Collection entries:
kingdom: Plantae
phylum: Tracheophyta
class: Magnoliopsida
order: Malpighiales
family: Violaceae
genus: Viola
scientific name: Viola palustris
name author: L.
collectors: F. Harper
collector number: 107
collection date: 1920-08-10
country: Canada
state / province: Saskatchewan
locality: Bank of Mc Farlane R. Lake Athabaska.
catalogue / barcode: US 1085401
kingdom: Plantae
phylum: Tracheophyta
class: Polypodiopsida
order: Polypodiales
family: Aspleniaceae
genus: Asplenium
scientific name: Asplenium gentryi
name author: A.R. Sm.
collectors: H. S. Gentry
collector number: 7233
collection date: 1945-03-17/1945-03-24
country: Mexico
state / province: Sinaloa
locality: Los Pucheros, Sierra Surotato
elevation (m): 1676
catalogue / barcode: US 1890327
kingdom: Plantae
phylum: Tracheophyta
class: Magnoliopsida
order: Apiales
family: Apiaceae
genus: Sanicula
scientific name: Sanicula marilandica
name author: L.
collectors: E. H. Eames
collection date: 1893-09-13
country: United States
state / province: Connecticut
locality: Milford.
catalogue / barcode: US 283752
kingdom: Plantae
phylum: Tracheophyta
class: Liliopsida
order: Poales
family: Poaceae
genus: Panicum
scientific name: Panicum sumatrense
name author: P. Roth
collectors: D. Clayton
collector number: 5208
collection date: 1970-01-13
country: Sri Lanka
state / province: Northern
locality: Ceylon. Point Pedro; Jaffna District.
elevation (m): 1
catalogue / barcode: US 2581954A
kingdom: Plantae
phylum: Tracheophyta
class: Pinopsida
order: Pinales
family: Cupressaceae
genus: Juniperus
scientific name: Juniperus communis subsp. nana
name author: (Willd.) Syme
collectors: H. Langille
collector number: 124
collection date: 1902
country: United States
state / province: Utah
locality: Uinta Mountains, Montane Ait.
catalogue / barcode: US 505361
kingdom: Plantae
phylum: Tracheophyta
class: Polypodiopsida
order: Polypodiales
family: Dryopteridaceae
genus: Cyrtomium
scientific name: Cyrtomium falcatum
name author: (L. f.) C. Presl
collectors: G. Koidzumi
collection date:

● Given instruction
Print every line of the listing above without changing anything.

● Written answer
kingdom: Plantae
phylum: Tracheophyta
class: Magnoliopsida
order: Malpighiales
family: Violaceae
genus: Viola
scientific name: Viola palustris
name author: L.
collectors: F. Harper
collector number: 107
collection date: 1920-08-10
country: Canada
state / province: Saskatchewan
locality: Bank of Mc Farlane R. Lake Athabaska.
catalogue / barcode: US 1085401
kingdom: Plantae
phylum: Tracheophyta
class: Polypodiopsida
order: Polypodiales
family: Aspleniaceae
genus: Asplenium
scientific name: Asplenium gentryi
name author: A.R. Sm.
collectors: H. S. Gentry
collector number: 7233
collection date: 1945-03-17/1945-03-24
country: Mexico
state / province: Sinaloa
locality: Los Pucheros, Sierra Surotato
elevation (m): 1676
catalogue / barcode: US 1890327
kingdom: Plantae
phylum: Tracheophyta
class: Magnoliopsida
order: Apiales
family: Apiaceae
genus: Sanicula
scientific name: Sanicula marilandica
name author: L.
collectors: E. H. Eames
collection date: 1893-09-13
country: United States
state / province: Connecticut
locality: Milford.
catalogue / barcode: US 283752
kingdom: Plantae
phylum: Tracheophyta
class: Liliopsida
order: Poales
family: Poaceae
genus: Panicum
scientific name: Panicum sumatrense
name author: P. Roth
collectors: D. Clayton
collector number: 5208
collection date: 1970-01-13
country: Sri Lanka
state / province: Northern
locality: Ceylon. Point Pedro; Jaffna District.
elevation (m): 1
catalogue / barcode: US 2581954A
kingdom: Plantae
phylum: Tracheophyta
class: Pinopsida
order: Pinales
family: Cupressaceae
genus: Juniperus
scientific name: Juniperus communis subsp. nana
name author: (Willd.) Syme
collectors: H. Langille
collector number: 124
collection date: 1902
country: United States
state / province: Utah
locality: Uinta Mountains, Montane Ait.
catalogue / barcode: US 505361
kingdom: Plantae
phylum: Tracheophyta
class: Polypodiopsida
order: Polypodiales
family: Dryopteridaceae
genus: Cyrtomium
scientific name: Cyrtomium falcatum
name author: (L. f.) C. Presl
collectors: G. Koidzumi
collection date:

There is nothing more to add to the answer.